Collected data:
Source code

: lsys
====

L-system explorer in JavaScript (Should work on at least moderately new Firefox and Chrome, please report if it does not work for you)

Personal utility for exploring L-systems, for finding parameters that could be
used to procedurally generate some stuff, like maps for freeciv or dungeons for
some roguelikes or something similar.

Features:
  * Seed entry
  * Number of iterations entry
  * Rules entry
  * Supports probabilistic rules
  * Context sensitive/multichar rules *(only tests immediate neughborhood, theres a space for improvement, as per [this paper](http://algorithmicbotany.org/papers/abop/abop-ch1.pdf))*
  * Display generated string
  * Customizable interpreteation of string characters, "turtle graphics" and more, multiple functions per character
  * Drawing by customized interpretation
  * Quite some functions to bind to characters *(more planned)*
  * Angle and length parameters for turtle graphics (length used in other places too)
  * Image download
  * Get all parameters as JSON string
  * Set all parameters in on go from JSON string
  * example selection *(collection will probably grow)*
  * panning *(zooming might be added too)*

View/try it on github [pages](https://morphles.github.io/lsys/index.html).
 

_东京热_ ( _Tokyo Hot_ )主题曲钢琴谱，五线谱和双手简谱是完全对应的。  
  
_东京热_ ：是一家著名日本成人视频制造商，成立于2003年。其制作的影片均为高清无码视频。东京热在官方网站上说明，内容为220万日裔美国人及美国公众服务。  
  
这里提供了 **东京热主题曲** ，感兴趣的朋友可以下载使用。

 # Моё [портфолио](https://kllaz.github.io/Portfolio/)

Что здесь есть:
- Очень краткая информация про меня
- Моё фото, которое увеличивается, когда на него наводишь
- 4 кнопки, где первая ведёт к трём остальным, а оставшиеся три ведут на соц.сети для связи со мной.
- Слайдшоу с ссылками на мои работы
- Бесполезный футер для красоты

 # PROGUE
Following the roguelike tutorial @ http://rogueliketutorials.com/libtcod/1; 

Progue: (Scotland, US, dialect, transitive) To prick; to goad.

Work item: Copy every line of the entries above in which "turtle" occurs.

Your solution:
  * Customizable interpreteation of string characters, "turtle graphics" and more, multiple functions per character
  * Angle and length parameters for turtle graphics (length used in other places too)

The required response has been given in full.